- [What this task involves] Retype, exactly as they appear below, the lines between the line holding "formie aerozolu przeznaczony" and the line holding "mijn gevoel toch plotseling, op een prachtige", both ends included.

╭─ Exercise materials

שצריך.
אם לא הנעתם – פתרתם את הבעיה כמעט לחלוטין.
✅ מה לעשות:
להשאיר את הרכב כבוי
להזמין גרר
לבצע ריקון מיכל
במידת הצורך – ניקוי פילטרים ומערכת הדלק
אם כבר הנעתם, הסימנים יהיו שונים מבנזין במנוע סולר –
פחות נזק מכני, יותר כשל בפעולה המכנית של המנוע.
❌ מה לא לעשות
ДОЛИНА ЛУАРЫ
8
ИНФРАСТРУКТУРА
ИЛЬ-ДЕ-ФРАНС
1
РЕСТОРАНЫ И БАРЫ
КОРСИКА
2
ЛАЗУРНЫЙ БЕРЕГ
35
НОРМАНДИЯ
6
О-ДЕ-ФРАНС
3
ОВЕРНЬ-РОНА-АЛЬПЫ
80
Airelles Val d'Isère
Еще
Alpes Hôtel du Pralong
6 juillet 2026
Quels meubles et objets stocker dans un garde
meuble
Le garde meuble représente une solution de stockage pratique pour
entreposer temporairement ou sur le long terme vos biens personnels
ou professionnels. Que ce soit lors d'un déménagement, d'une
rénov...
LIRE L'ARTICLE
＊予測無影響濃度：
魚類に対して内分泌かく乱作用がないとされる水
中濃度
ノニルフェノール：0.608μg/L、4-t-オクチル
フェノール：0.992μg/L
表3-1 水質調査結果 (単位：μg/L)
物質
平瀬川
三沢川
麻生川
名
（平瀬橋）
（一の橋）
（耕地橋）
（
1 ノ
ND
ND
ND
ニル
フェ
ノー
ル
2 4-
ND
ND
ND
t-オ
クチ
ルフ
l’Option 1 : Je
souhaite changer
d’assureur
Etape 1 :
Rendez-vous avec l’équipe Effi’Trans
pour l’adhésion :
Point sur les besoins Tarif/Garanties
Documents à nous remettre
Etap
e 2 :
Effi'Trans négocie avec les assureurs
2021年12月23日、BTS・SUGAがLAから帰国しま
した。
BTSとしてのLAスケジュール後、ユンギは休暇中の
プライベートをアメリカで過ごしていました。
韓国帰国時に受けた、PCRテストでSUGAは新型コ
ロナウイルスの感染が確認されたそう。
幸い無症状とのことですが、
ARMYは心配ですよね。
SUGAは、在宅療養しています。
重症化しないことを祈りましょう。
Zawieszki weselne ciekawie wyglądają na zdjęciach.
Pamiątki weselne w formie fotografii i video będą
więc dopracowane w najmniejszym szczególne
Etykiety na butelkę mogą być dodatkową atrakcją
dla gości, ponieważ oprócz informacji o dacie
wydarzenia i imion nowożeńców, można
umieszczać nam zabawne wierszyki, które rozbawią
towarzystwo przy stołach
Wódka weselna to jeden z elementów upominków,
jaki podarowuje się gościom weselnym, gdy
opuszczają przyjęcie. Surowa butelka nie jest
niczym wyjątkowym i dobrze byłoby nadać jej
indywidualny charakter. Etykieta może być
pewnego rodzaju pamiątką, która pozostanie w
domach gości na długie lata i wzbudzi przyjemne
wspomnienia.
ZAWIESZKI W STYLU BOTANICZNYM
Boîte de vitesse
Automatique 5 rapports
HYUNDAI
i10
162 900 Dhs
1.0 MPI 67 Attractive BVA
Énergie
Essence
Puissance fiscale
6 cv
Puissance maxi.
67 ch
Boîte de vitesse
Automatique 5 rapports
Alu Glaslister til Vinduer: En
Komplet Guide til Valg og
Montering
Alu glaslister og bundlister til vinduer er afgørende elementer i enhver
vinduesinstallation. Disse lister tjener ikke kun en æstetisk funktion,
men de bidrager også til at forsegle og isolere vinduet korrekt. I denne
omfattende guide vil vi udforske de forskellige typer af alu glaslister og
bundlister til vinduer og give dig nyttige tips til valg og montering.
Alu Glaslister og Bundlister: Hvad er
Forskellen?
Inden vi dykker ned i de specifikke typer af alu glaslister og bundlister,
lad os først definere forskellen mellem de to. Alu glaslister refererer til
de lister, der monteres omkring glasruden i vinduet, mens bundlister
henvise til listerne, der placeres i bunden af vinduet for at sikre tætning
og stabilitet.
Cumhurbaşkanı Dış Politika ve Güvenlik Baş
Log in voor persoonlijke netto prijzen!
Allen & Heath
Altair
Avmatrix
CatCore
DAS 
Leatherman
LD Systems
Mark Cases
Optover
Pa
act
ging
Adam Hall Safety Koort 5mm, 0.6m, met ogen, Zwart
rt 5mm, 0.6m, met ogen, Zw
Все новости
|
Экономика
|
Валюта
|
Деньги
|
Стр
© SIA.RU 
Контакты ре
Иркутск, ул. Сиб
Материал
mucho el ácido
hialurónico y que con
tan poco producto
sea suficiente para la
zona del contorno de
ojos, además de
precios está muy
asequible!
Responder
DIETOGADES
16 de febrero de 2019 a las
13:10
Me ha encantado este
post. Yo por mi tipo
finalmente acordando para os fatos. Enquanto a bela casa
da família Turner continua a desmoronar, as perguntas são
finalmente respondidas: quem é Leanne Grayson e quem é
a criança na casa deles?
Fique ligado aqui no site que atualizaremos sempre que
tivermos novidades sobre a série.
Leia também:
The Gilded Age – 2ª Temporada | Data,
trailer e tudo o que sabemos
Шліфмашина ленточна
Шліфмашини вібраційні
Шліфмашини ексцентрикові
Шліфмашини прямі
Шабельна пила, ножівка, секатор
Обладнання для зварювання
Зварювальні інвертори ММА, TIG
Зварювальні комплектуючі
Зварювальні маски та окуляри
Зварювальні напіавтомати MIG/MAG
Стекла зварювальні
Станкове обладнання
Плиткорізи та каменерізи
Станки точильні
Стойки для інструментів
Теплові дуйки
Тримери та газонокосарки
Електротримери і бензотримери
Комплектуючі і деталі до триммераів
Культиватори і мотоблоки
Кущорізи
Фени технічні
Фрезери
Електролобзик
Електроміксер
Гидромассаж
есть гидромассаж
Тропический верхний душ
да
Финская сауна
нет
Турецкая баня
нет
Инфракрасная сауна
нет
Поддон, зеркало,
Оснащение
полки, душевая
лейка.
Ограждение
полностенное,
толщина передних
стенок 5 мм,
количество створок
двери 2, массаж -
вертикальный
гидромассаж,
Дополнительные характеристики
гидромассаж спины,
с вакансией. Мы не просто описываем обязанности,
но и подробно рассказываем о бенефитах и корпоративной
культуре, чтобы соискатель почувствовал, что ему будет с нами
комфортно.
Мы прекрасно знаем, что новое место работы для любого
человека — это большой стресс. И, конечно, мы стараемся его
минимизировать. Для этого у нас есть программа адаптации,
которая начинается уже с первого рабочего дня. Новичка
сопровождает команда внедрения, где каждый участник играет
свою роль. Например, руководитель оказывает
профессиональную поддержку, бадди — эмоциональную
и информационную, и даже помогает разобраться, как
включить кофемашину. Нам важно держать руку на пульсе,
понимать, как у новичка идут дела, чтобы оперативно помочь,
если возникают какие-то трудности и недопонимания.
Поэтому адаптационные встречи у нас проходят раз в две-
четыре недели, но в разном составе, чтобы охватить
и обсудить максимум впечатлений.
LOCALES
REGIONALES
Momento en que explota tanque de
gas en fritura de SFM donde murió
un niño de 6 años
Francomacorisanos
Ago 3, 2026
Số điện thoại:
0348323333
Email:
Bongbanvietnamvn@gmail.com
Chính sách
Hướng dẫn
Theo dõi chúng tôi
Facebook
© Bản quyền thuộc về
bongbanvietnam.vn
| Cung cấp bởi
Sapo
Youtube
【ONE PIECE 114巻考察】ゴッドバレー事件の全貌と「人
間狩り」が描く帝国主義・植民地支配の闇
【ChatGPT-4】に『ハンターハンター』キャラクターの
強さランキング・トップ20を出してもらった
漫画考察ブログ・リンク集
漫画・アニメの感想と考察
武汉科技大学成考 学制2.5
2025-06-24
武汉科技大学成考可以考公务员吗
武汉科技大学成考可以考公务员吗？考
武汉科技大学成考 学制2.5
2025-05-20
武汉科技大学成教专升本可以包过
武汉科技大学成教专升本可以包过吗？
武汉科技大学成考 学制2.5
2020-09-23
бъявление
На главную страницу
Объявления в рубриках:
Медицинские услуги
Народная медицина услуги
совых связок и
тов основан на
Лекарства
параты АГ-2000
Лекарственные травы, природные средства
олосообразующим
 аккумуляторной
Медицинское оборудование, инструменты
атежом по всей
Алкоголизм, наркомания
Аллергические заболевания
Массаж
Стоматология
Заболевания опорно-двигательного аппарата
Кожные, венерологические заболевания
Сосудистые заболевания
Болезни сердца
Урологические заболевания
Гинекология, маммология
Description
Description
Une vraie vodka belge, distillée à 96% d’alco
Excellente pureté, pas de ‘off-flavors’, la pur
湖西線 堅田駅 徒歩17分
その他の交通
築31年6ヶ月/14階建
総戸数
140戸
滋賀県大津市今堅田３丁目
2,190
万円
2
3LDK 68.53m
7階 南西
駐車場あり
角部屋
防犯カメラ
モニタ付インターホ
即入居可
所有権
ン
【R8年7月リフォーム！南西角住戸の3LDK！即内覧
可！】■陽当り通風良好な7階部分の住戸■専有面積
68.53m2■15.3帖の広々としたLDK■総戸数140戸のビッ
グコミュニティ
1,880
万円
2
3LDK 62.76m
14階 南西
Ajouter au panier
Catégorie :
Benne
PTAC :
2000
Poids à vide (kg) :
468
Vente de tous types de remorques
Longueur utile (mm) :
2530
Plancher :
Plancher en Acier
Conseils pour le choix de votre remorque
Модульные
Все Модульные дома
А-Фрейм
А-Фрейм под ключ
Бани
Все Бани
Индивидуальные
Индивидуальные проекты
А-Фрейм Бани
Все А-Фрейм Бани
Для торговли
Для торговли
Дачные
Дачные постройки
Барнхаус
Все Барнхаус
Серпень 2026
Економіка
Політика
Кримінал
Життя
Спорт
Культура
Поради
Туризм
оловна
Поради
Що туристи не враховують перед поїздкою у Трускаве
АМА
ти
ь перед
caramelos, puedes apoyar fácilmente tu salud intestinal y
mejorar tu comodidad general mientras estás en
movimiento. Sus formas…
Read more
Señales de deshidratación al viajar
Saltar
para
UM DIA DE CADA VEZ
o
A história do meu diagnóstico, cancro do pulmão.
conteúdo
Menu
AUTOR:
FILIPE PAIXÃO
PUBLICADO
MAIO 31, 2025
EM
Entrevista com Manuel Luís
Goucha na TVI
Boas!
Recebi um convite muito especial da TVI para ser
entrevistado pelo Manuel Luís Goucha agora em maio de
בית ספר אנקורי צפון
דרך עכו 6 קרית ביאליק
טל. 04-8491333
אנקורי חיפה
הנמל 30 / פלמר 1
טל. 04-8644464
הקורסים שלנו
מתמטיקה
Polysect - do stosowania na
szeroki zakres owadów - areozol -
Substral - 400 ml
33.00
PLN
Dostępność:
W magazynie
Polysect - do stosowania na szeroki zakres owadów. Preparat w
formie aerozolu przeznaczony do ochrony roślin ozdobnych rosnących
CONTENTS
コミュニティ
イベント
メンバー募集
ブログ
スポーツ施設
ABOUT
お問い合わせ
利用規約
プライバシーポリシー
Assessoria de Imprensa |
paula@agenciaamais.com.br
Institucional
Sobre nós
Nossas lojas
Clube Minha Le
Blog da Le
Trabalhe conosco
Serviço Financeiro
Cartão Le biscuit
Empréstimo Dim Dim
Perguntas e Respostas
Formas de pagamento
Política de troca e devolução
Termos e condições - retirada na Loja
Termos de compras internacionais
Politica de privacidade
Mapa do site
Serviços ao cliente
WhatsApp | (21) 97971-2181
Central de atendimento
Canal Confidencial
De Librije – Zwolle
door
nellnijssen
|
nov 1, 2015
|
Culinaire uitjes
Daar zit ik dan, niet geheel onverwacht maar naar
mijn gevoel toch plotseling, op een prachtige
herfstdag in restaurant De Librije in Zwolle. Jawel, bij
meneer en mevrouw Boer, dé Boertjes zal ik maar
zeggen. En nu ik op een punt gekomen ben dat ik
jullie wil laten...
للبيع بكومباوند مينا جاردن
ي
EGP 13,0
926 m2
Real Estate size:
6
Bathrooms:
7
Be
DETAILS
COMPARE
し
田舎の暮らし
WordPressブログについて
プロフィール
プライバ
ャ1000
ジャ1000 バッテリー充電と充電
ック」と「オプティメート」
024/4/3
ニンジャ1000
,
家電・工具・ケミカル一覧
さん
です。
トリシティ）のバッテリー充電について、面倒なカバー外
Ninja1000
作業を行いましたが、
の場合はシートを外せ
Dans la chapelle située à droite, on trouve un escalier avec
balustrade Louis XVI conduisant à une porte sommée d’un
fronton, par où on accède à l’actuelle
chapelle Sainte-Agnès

╰─

- [Reply]
formie aerozolu przeznaczony do ochrony roślin ozdobnych rosnących
CONTENTS
コミュニティ
イベント
メンバー募集
ブログ
スポーツ施設
ABOUT
お問い合わせ
利用規約
プライバシーポリシー
Assessoria de Imprensa |
paula@agenciaamais.com.br
Institucional
Sobre nós
Nossas lojas
Clube Minha Le
Blog da Le
Trabalhe conosco
Serviço Financeiro
Cartão Le biscuit
Empréstimo Dim Dim
Perguntas e Respostas
Formas de pagamento
Política de troca e devolução
Termos e condições - retirada na Loja
Termos de compras internacionais
Politica de privacidade
Mapa do site
Serviços ao cliente
WhatsApp | (21) 97971-2181
Central de atendimento
Canal Confidencial
De Librije – Zwolle
door
nellnijssen
|
nov 1, 2015
|
Culinaire uitjes
Daar zit ik dan, niet geheel onverwacht maar naar
mijn gevoel toch plotseling, op een prachtige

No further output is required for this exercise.